▶ [Aufgabenliste]:
a - Kopiere aus der Predigt wortgetreu den Abschnitt von „Predigt am Heiligen“ bis einschließlich „am Heiligen Abend!“.
b - Beantworte anhand der Predigt kurz diese Fragen:
(i) Was bekommt die Mama laut dem Kind von Papa?
(ii) In welchem Brief, Kapitel und Vers steht der Predigttext für den Heiligen Abend?
(iii) Was haben alle in ihrer Taufe empfangen?

Predigt am Heiligen Abend in Holtrup

Predigt-Icon5Gnade sei mit euch und Friede von Gott dem Vater und unserem Herrn Jesus Christus. Der Heilige Geist segne unser Reden und Hören. Amen.
Liebe Gemeinde am Heiligen Abend!

Mit Geheimnissen ist das so eine Sache. Wir alle kennen die schönen Geschichten von kleineren Kindern, die vor lauter Begeisterung, dass sie zum Beispiel mit ihrem Papa zusammen ein Geheimnis haben, es prompt der Mama verraten: „Mama, Mama, Papa und ich habe ein Geheimnis und ich verrate dir bestimmt nicht, dass du von Papa ein neues Armband bekommst.“

Auch vom christlichen Glauben wird gerne gesagt, dass er ein Geheimnis enthielte oder gar ein Geheimnis wäre. Seit frühester Zeit ist das so, der Predigttext für den Heiligen Abend beginnt mit der Feststellung dieses Geheimnisses. Im 1. Timotheusbrief heißt es im 3. Kapitel am Anfang von Vers 16: Groß ist, wie jedermann bekennen muss, das Geheimnis des Glaubens.

Was ist das für ein Geheimnis? Es gibt doch nichts, was aus dem christlichen Glauben nicht bekannt wäre. Alles ist öffentlich und kann nachgelesen werden. Es ist seit der Zeit der frühen Kirche immer wieder betont worden, dass es im Christentum gerade keine Geheimlehren gäbe, die man erst nach einer besonderen Prüfung erfahren dürfte. Es gibt keine Christen erster und zweiter Klasse. Alle sind sie durch ihre Taufe und damit auch vor Gott gleich, alle haben sie in ihrer Taufe den Heiligen Geist empfangen.

▶ [Eingabedaten]:
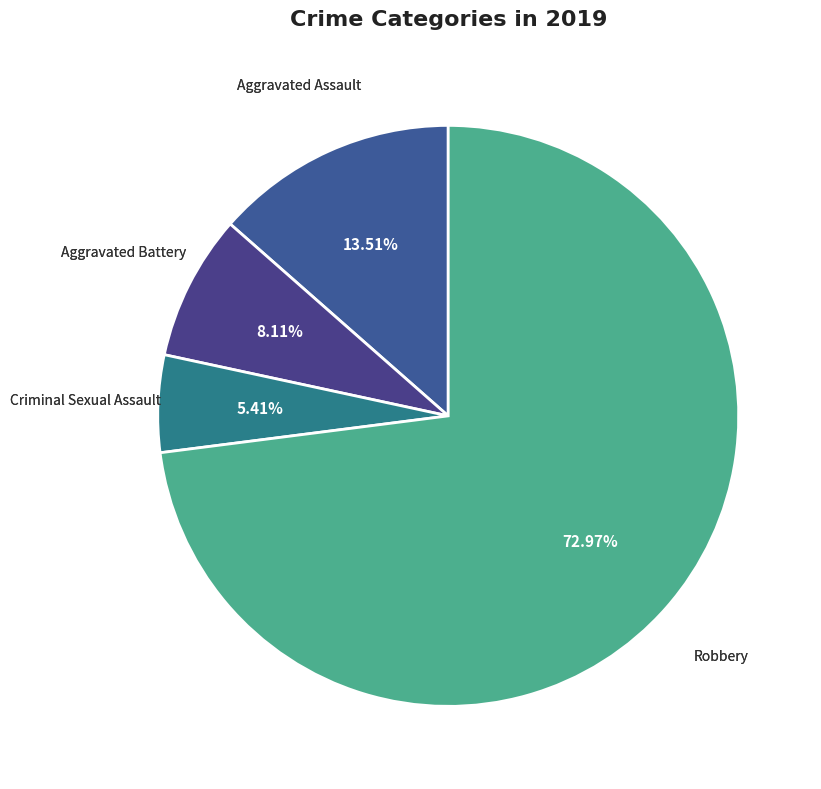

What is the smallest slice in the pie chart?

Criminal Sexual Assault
---
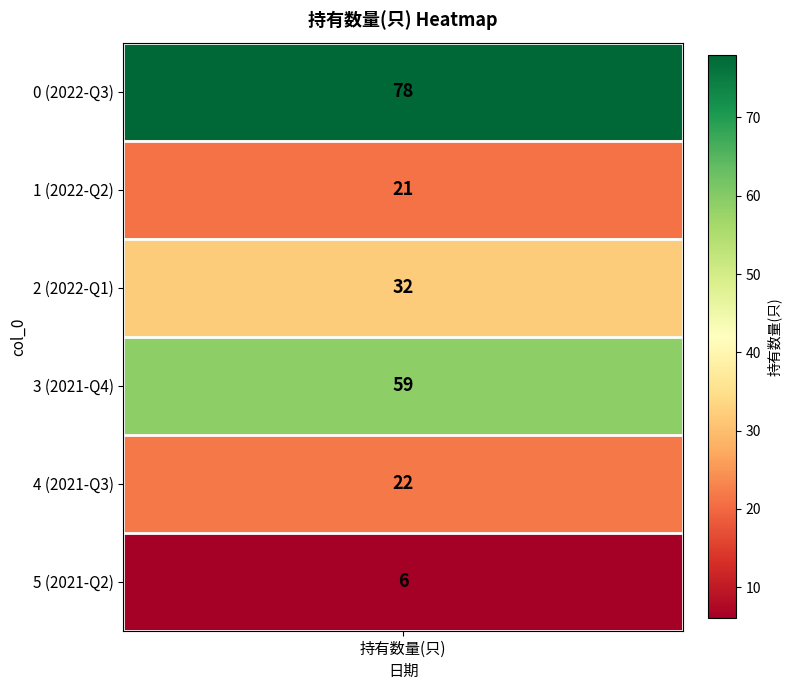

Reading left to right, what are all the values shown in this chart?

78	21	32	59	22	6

▶ [Lösungen]:
a -
Predigt am Heiligen Abend in Holtrup

Predigt-Icon5Gnade sei mit euch und Friede von Gott dem Vater und unserem Herrn Jesus Christus. Der Heilige Geist segne unser Reden und Hören. Amen.
Liebe Gemeinde am Heiligen Abend!

b -
(i) Ein neues Armband.
(ii) Im 1. Timotheusbrief, Kapitel 3, Vers 16.
(iii) Den Heiligen Geist.